Della vicenda si sta già occupando la Filcams Cgil provinciale tramite il distaccamento versiliese del sindacato, a cui si sono rivolti i lavoratori della P.c.n. dopo aver ricevuto le lettere con il preavviso di licenziamento per la cessazione dell’attività. A preoccupare infatti, oltre alla notizia della chiusura dell’azienda e quindi della mancanza del proprio posto di lavoro, è anche «la necessità di fare il punto sulla regolarità dell’aspetto contributivo – spiega Andrea Vietina, funzionario della Filcams Cgil – e verificare la corretta liquidazione del Tfr per questi lavoratori che dopo il 31 dicembre di fatto resteranno senza un lavoro. Come sindacato – prosegue – ci incontreremo a giorni nuovamente con i dipendenti della ditta e inizieremo anche a muoverci per capire le possibilità di trasferimento dei loro contratti: trattandosi infatti di contratti multiservizi – spiega Vietina – se nei cantieri e negli appalti dove lavoravano precedentemente subentrerà una nuova azienda, il contratto collettivo delle pulizie multiservizi prevede all’articolo 4 la riassunzione nella nuova realtà che assume l’incarico dei lavoratori impiegati nell’appalto. Ovviamente si tratta di una trattativa sindacale in cui – conclude Vietina – faremo il possibile per affiancare i lavoratori e le lavoratrici di questa impresa».
La storia
La storia del declino della P.c.n., come quella di tante altre piccole-medie imprese della Versilia (e non solo) vittime di una crisi crescente, affonda le sue radici proprio nel periodo della pandemia. «Dagli anni del Covid in poi è iniziata la crisi nera – racconta la titolare, Manila Antonucci – la pandemia ci ha messo in ginocchio, perché gli uffici sono rimasti chiusi e non c’era più domanda per il nostro settore.
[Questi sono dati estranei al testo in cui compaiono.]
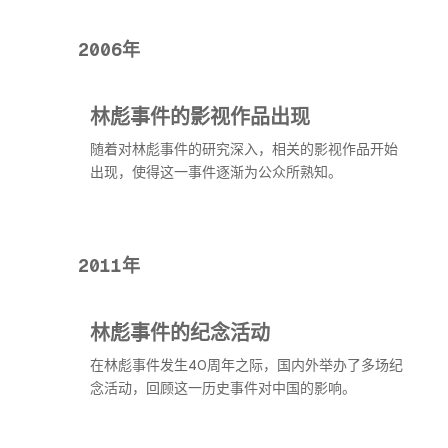
2006年
林彪事件的影视作品出现
随着对林彪事件的研究深入，相关的影视作品开始
出现，使得这一事件逐渐为公众所熟知。
2011年
林彪事件的纪念活动
在林彪事件发生40周年之际，国内外举办了多场纪
念活动，回顾这一历史事件对中国的影响。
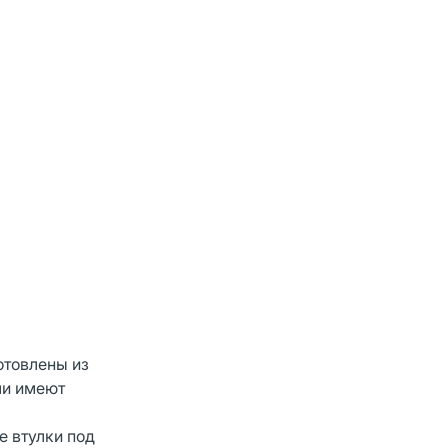
отовлены из
ли имеют
 втулки под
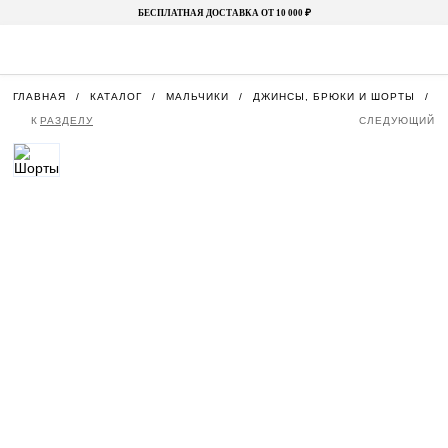
БЕСПЛАТНАЯ ДОСТАВКА ОТ 10 000 ₽
ГЛАВНАЯ
КАТАЛОГ
МАЛЬЧИКИ
ДЖИНСЫ, БРЮКИ И ШОРТЫ
Ш
К
РАЗДЕЛУ
СЛЕДУЮЩИЙ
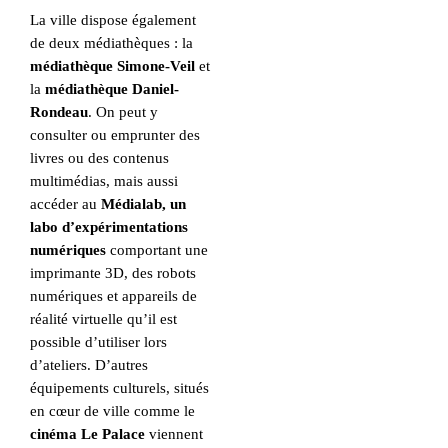
La ville dispose également
de deux médiathèques : la
médiathèque Simone-Veil
et
la
médiathèque Daniel-
Rondeau
. On peut y
consulter ou emprunter des
livres ou des contenus
multimédias, mais aussi
accéder au
Médialab, un
labo d’expérimentations
numériques
comportant une
imprimante 3D, des robots
numériques et appareils de
réalité virtuelle qu’il est
possible d’utiliser lors
d’ateliers. D’autres
équipements culturels, situés
en cœur de ville comme le
cinéma Le Palace
viennent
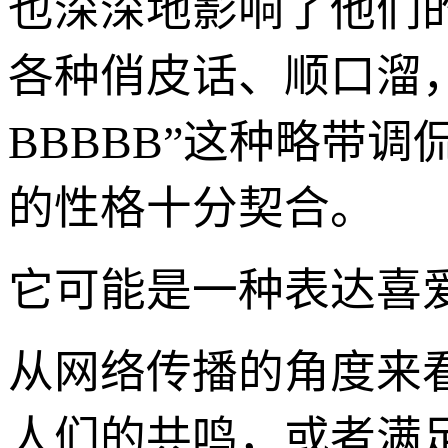
也深深地影响了他们
各种俏皮话、顺口溜，
BBBBB”这种略带
的性格十分契合。
它可能是一种表达喜
从网络传播的角度来
人们的共鸣，或者满足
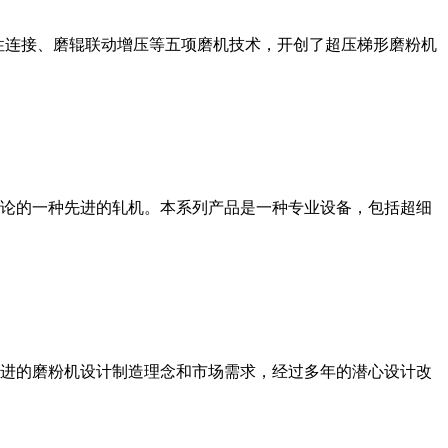
性连接、磨辊联动增压等五项磨机技术，开创了超压梯形磨粉机
论的一种先进的轧机。本系列产品是一种专业设备，包括超细
进的磨粉机设计制造理念和市场需求，经过多年的潜心设计改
Le pressione fiscale in quel momento si è allenata, ma una volta superata la pandemia lo Stato di fatto ci ha presentato il conto doppio. E questo ci ha dato il colpo di grazia: non so più a chi rivolgermi né cosa fare per cambiare le cose – ammette, visibilmente scossa e amareggiata dalla situazione venutasi a creare – una piccola realtà come la nostra, per mantenersi concorrenziale sul mercato, non può nemmeno alzare troppo il prezzo o rischia di scomparire rispetto a realtà più strutturate. Ho fatto di tutto per tentare di andare avanti, ma ormai è diventato insostenibile. Per questo ho deciso di chiudere la ditta al 31 dicembre, avvisando con oltre un mese di anticipo i miei dipendenti. Mi creda – racconta la titolare, contattata dal Tirreno – sono io la prima a essere disperata e a essersi rimboccata le maniche per tentare di evitare questa chiusura dopo 17 anni di duro lavoro. Purtroppo non ce l’ho fatta: sono riuscita a garantire comunque sempre lo stipendio ai miei dipendenti, preferendo pagare loro piuttosto che le tasse quando la crisi si è fatta più dura».
I lavoratori
Dei dieci dipendenti (tanti ne sono rimasti dopo che negli ultimi tempi in otto hanno presentato le proprie dimissioni volontarie all’azienda), «sei hanno anche altri contratti di collaborazione con altre cooperative – spiega la titolare, mentre quattro lavorano esclusivamente per noi. In questi ultimi mesi – rivela Antonucci – ho cercato anche di contattare altre aziende del settore chiedendo se potevano assorbire i nostri contratti e i lavoratori, ma ho trovato solo porte chiuse e rifiuti».